Global economic crisis

Abstract

Capitalism, an economic system whereby land, labor, production, pricing and distribution are all determined by the market, has a history of moving from extended periods of rapid growth to relatively shorter periods of contraction.

The ongoing Global Financial Crisis 2008-09 actually has its roots in the closing years of the 20 th century when U.S. housing prices, after an uninterrupted, multi-year escalation, began declining. By mid-2008, there was an almost striking increase in mortgage delinquencies. This increase in delinquencies was followed by an alarming loss in value of securities backed with housing mortgages. And, this alarming loss in value meant an equally alarming decline in the capital of America’s largest banks and trillion-dollar government-backed mortgage lenders (like Freddie Mac and Fannie Mae; the government-backed mortgage lenders hold some $5 trillion in mortgage-backed securities).

The $10 trillion mortgage market went into a state of severe turmoil. Outside of the U.S., the Bank of China and France’s BNP Paribas were the first international institutions to declare substantial losses from subprime-related securities. Just underneath the U.S. subprime debacle was the European subprime catastrophe. Ireland, Portugal, Spain and Italy were the worst hit. The U.S. Federal Reserve, the European Central Bank, the Bank of Japan, the Reserve Bank of Australia and the Bank of Canada all began injecting huge chunks of liquidity into the banking system. France, Germany and the United Kingdom announced more than €163 billion ($222 billion) of new bank liquidity and €700 billion (nearly $1 trillion) in interbank loan guarantees.
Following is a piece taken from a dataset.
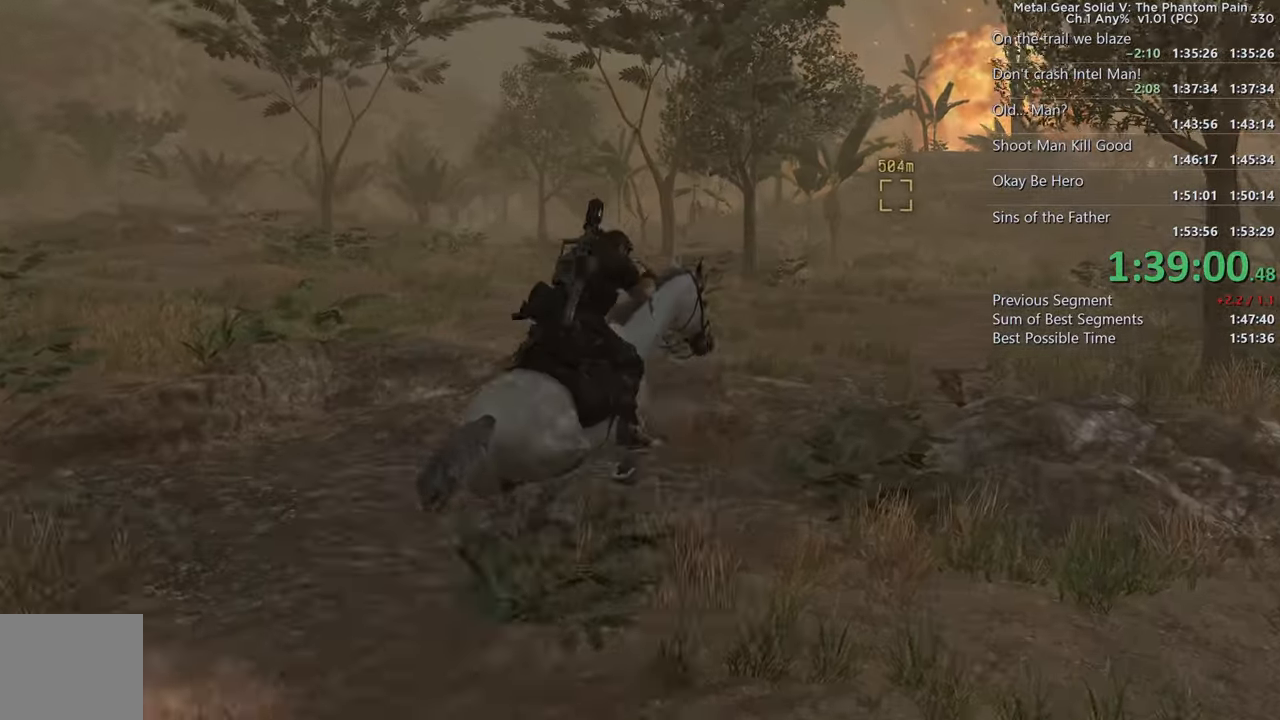
{"buttons": [], "left_stick": "up", "right_stick": "down", "events": [[16, "right_stick", "center"], [133, "SQUARE", "down"], [216, "right_stick", "down"], [233, "SQUARE", "up"], [366, "SQUARE", "down"], [500, "SQUARE", "up"]]}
Operational and Compliance Risks

Operational risks associated with the global economic crisis are divided into financial and trading operational risks, while compliance risks are divided into debt compliance and reporting compliance and fraud.

Operational Risks

Because the global economic crisis was triggered by skyrocketing sub-prime mortgage foreclosures and subsequent bank lending limitations, financial risks are the primary focus of this subsection followed by a brief discussion of trading operational risks.

Financial Risks:

Financial risks are divided into the following risk categories: capital costs, currency translation, liquidity, commodities, capital availability, and credit ratings. Following is a summary of the major events that have transpired under each financial risk category.

Capital Costs:

Because commercial banks are fearful of lending to high-risk entities, U.S. junk bonds are now trading at more than 14 percentage points above comparable U.S. Treasury bonds relative to a spread of less than 6 percentage points in September 2008. Companies such as Texas-based El Paso Corp., one of the largest U.S. natural gas producers, were recently charged a 15.25 percent interest rate to borrow US $500 million for five years. As a result, delaying near-term growth plans may be an appropriate strategy for companies with junk bond status given exorbitant capital costs.